Requirement.
Your answer must be the full set of records, copied exactly, with no pictures in it.

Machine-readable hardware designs
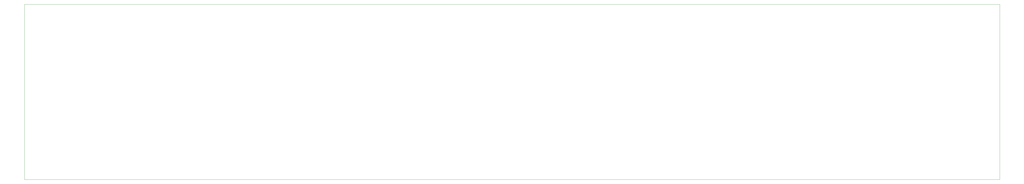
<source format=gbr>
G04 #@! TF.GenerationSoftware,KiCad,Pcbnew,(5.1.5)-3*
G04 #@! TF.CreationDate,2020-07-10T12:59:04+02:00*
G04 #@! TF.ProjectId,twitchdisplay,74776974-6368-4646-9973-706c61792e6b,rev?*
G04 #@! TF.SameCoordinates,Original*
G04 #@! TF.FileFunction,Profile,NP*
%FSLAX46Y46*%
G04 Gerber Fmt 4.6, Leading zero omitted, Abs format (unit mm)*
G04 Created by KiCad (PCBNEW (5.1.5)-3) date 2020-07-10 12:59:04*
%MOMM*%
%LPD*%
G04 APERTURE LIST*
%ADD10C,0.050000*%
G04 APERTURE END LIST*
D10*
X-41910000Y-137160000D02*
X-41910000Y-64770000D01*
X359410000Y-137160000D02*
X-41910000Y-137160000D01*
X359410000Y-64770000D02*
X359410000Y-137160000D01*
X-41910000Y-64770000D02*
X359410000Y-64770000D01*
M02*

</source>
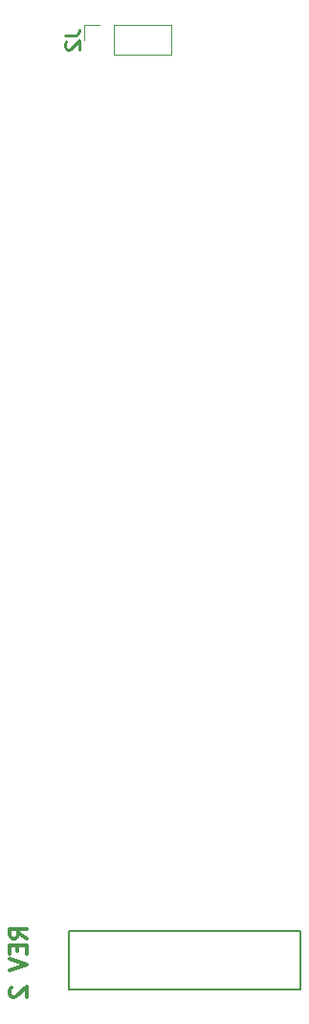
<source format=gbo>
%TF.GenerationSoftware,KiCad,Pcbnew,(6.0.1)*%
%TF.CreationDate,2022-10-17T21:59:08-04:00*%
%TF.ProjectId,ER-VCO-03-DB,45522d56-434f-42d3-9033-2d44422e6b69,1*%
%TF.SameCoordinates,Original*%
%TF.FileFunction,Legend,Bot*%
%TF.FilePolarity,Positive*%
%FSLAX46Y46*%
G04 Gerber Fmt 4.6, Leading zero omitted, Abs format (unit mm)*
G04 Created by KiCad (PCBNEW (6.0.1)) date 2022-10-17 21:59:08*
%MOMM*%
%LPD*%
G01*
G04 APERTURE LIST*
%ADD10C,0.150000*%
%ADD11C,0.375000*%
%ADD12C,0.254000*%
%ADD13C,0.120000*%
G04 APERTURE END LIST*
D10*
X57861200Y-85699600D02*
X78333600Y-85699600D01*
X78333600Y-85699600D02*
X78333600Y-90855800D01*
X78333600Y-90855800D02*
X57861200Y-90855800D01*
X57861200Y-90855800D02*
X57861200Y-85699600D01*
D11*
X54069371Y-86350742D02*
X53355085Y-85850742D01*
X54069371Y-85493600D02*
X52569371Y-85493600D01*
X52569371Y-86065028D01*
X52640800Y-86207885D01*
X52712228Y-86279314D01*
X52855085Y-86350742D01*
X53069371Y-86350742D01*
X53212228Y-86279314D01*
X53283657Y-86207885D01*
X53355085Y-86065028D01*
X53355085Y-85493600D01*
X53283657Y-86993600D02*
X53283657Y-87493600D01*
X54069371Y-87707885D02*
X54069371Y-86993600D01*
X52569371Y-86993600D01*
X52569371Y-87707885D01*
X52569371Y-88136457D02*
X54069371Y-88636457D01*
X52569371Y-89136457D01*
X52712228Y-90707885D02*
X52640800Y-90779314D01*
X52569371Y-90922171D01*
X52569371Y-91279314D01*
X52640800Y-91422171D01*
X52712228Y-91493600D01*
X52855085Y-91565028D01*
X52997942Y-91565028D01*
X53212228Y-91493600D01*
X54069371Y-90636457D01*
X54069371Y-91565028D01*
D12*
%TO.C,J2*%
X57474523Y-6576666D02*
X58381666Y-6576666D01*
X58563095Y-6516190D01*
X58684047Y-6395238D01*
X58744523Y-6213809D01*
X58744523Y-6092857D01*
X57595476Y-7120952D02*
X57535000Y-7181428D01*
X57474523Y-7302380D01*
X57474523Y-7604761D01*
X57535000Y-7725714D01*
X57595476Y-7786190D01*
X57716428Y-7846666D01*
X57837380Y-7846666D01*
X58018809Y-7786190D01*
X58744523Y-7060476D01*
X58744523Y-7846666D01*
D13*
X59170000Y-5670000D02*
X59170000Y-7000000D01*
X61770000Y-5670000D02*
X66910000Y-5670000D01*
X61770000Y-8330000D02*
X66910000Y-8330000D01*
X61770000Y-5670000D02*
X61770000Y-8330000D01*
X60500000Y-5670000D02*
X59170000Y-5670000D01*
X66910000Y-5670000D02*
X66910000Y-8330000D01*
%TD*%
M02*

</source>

Solution for this problem.
<source format=gbr>
G04 #@! TF.GenerationSoftware,KiCad,Pcbnew,(5.1.5)-3*
G04 #@! TF.CreationDate,2020-07-10T12:59:04+02:00*
G04 #@! TF.ProjectId,twitchdisplay,74776974-6368-4646-9973-706c61792e6b,rev?*
G04 #@! TF.SameCoordinates,Original*
G04 #@! TF.FileFunction,Profile,NP*
%FSLAX46Y46*%
G04 Gerber Fmt 4.6, Leading zero omitted, Abs format (unit mm)*
G04 Created by KiCad (PCBNEW (5.1.5)-3) date 2020-07-10 12:59:04*
%MOMM*%
%LPD*%
G04 APERTURE LIST*
%ADD10C,0.050000*%
G04 APERTURE END LIST*
D10*
X-41910000Y-137160000D02*
X-41910000Y-64770000D01*
X359410000Y-137160000D02*
X-41910000Y-137160000D01*
X359410000Y-64770000D02*
X359410000Y-137160000D01*
X-41910000Y-64770000D02*
X359410000Y-64770000D01*
M02*

</source>
<source format=gbo>
%TF.GenerationSoftware,KiCad,Pcbnew,(6.0.1)*%
%TF.CreationDate,2022-10-17T21:59:08-04:00*%
%TF.ProjectId,ER-VCO-03-DB,45522d56-434f-42d3-9033-2d44422e6b69,1*%
%TF.SameCoordinates,Original*%
%TF.FileFunction,Legend,Bot*%
%TF.FilePolarity,Positive*%
%FSLAX46Y46*%
G04 Gerber Fmt 4.6, Leading zero omitted, Abs format (unit mm)*
G04 Created by KiCad (PCBNEW (6.0.1)) date 2022-10-17 21:59:08*
%MOMM*%
%LPD*%
G01*
G04 APERTURE LIST*
%ADD10C,0.150000*%
%ADD11C,0.375000*%
%ADD12C,0.254000*%
%ADD13C,0.120000*%
G04 APERTURE END LIST*
D10*
X57861200Y-85699600D02*
X78333600Y-85699600D01*
X78333600Y-85699600D02*
X78333600Y-90855800D01*
X78333600Y-90855800D02*
X57861200Y-90855800D01*
X57861200Y-90855800D02*
X57861200Y-85699600D01*
D11*
X54069371Y-86350742D02*
X53355085Y-85850742D01*
X54069371Y-85493600D02*
X52569371Y-85493600D01*
X52569371Y-86065028D01*
X52640800Y-86207885D01*
X52712228Y-86279314D01*
X52855085Y-86350742D01*
X53069371Y-86350742D01*
X53212228Y-86279314D01*
X53283657Y-86207885D01*
X53355085Y-86065028D01*
X53355085Y-85493600D01*
X53283657Y-86993600D02*
X53283657Y-87493600D01*
X54069371Y-87707885D02*
X54069371Y-86993600D01*
X52569371Y-86993600D01*
X52569371Y-87707885D01*
X52569371Y-88136457D02*
X54069371Y-88636457D01*
X52569371Y-89136457D01*
X52712228Y-90707885D02*
X52640800Y-90779314D01*
X52569371Y-90922171D01*
X52569371Y-91279314D01*
X52640800Y-91422171D01*
X52712228Y-91493600D01*
X52855085Y-91565028D01*
X52997942Y-91565028D01*
X53212228Y-91493600D01*
X54069371Y-90636457D01*
X54069371Y-91565028D01*
D12*
%TO.C,J2*%
X57474523Y-6576666D02*
X58381666Y-6576666D01*
X58563095Y-6516190D01*
X58684047Y-6395238D01*
X58744523Y-6213809D01*
X58744523Y-6092857D01*
X57595476Y-7120952D02*
X57535000Y-7181428D01*
X57474523Y-7302380D01*
X57474523Y-7604761D01*
X57535000Y-7725714D01*
X57595476Y-7786190D01*
X57716428Y-7846666D01*
X57837380Y-7846666D01*
X58018809Y-7786190D01*
X58744523Y-7060476D01*
X58744523Y-7846666D01*
D13*
X59170000Y-5670000D02*
X59170000Y-7000000D01*
X61770000Y-5670000D02*
X66910000Y-5670000D01*
X61770000Y-8330000D02*
X66910000Y-8330000D01*
X61770000Y-5670000D02*
X61770000Y-8330000D01*
X60500000Y-5670000D02*
X59170000Y-5670000D01*
X66910000Y-5670000D02*
X66910000Y-8330000D01*
%TD*%
M02*

</source>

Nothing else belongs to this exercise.